Geçtiğimiz günlerde HÜDA PAR Genel Başkanı Zekeriya Yapıcıoğlu'nun yaptığı çağrıyla tekrar gündeme gelen Kürd Meselesine ilişkin İLKHA'ya konuşan Gazeteci-Yazar Hamza Mercanoğlu, HÜDA PAR’ın bu konudaki çağrısı ile ilgili önemli değerlendirmelerde bulundu.
Kürd meselesinin uzun süredir devam eden önemli bir mesele olduğunu ve bu meselenin artık çözülmesi gerektiğini belirten Mercanoğlu, ümmet çatısı ve inanç birlikteliği bağlamında bu meselenin çözülmesi gerektiğini ve kardeşliğin tesis edilmesinin şart olduğunu söyledi.

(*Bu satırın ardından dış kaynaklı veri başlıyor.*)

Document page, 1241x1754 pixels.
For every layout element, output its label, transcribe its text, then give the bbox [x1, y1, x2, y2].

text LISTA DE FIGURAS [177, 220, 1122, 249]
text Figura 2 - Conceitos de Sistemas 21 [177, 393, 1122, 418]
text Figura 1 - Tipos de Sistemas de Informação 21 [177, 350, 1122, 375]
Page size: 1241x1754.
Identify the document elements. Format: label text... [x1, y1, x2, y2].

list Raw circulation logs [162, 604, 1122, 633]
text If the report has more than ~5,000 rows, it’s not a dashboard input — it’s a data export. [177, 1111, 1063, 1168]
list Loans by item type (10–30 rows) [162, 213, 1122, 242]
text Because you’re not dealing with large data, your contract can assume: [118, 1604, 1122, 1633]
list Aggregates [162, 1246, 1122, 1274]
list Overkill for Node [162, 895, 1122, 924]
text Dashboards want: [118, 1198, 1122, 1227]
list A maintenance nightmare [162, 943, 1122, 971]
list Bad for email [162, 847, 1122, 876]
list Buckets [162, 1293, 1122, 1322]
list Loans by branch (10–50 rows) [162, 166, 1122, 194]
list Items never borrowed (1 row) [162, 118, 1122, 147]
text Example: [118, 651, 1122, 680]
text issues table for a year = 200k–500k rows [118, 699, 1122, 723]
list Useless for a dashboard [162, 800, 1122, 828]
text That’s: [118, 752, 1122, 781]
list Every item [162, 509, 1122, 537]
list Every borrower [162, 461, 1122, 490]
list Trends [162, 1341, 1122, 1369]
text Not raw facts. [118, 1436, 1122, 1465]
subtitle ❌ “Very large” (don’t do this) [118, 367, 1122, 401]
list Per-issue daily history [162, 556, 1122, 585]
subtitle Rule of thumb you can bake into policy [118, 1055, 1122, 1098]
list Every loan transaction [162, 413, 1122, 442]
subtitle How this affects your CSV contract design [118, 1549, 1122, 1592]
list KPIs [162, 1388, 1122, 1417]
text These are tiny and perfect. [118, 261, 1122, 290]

Kürd Meselesinin çözümü ile ilgili HÜDA PAR tarafından yapılan çağrının önemli olduğunu belirten Mercanoğlu, “Aslında tarihe baktığımızda Türklerin ve Kürdlerin, Kürd veya Türk meselesi gibi bir sorunları yoktur. Son yüzyılda ırkçı akımların, özellikle de emperyalist güçlerin Ortadoğu üzerindeki bölme projeleri kapsamında geliştirmiş oldukları ırkçı ve etnik kökene dayalı politikaları sonucu maalesef kısmen de olsa bir etkilenme yaşandı. Bununla beraber maalesef Türkiye’de de Türkçü bir ırkçı akım gelişti. Dolayısıyla şu anda bu bir mesele midir? Evet bir meseledir ve bunun çözülmesi lazım.” dedi.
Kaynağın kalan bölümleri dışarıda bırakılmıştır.